_PROBLEM_: Take the lines below beginning at the line that has "7: (346, 397)" and stopping after the line that has "22: (374, 372)", and print them exactly as they are, with no other lines.

_EXERCISE MATERIALS_:
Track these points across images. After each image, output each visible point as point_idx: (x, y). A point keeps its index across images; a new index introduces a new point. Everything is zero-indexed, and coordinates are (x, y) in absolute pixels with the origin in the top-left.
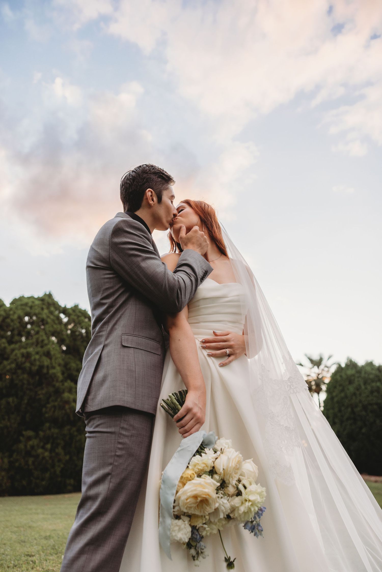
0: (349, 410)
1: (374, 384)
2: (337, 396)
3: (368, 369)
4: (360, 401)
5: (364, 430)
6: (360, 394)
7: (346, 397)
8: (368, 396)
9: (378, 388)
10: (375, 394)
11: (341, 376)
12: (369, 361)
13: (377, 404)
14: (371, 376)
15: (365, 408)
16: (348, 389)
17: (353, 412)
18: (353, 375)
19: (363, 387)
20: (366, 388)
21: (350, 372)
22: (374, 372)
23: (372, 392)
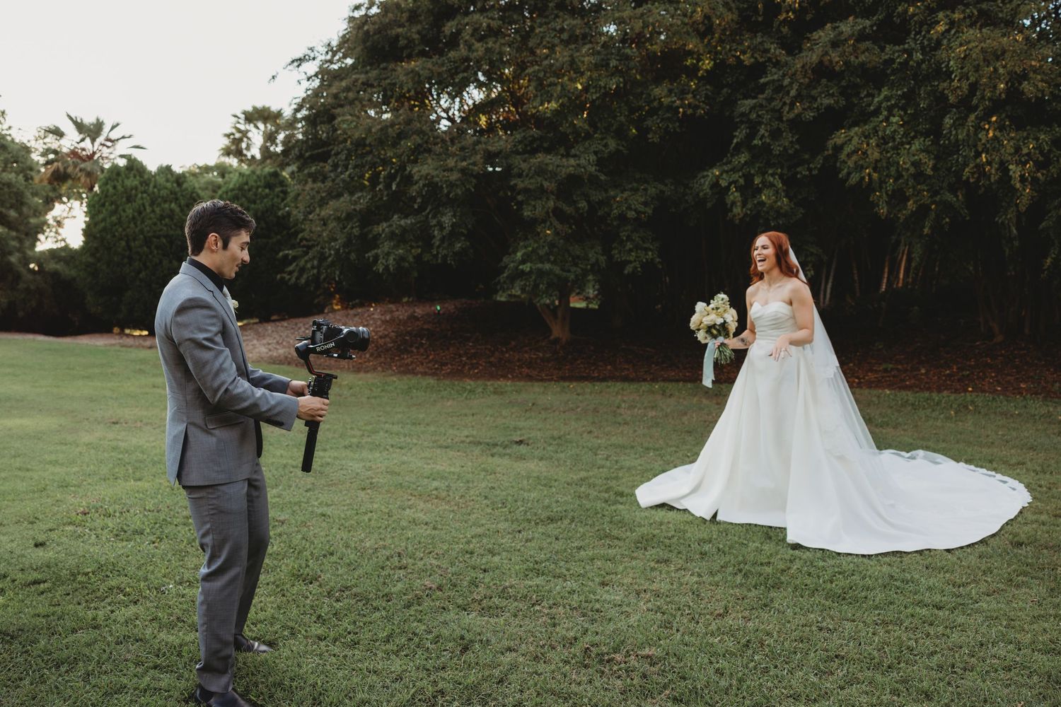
0: (123, 243)
1: (166, 206)
2: (104, 220)
3: (161, 180)
4: (142, 231)
5: (142, 275)
6: (143, 222)
7: (120, 222)
8: (155, 224)
9: (172, 210)
10: (167, 220)
11: (115, 187)
12: (165, 165)
13: (166, 237)
14: (164, 193)
15: (147, 242)
16: (124, 211)
17: (129, 247)
18: (136, 188)
19: (148, 209)
20: (153, 211)
21: (132, 182)
22: (169, 185)
23: (162, 218)
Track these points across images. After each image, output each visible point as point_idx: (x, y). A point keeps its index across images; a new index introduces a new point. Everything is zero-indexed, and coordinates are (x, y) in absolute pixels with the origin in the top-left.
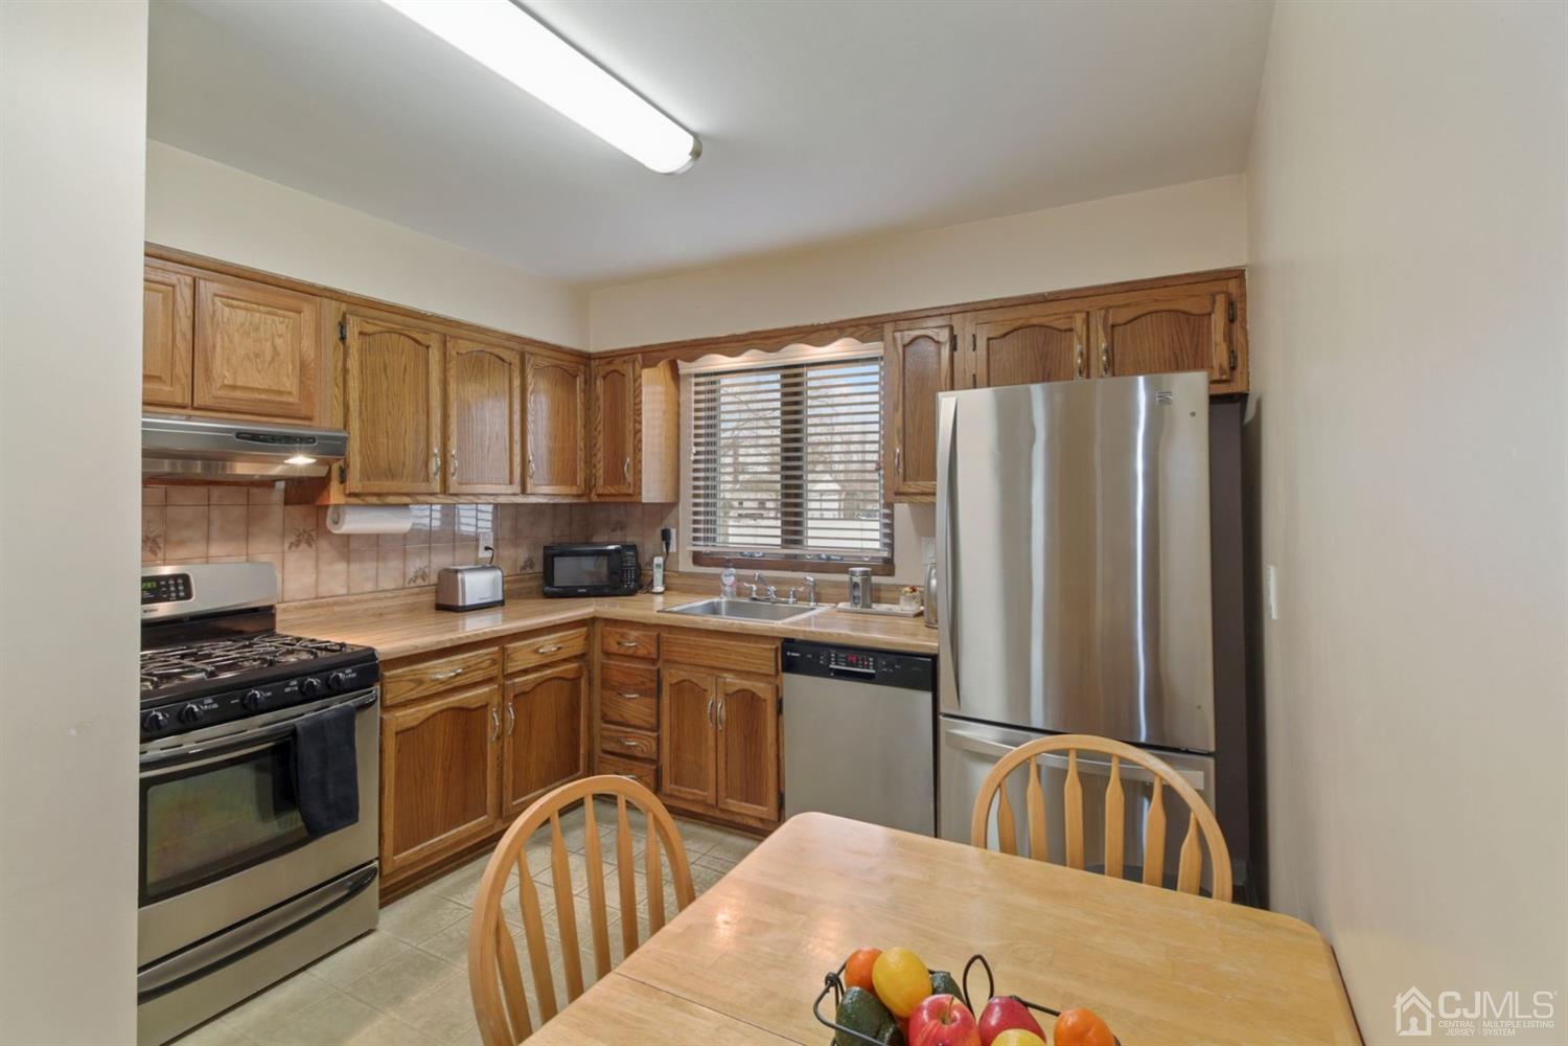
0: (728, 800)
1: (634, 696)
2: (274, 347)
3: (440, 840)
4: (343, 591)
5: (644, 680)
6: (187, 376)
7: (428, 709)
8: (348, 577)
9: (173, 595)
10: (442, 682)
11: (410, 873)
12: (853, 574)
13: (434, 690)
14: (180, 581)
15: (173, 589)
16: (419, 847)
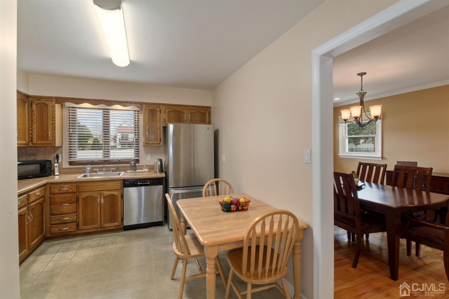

_WRITTEN SOLUTION_:
7: (346, 397)
8: (368, 396)
9: (378, 388)
10: (375, 394)
11: (341, 376)
12: (369, 361)
13: (377, 404)
14: (371, 376)
15: (365, 408)
16: (348, 389)
17: (353, 412)
18: (353, 375)
19: (363, 387)
20: (366, 388)
21: (350, 372)
22: (374, 372)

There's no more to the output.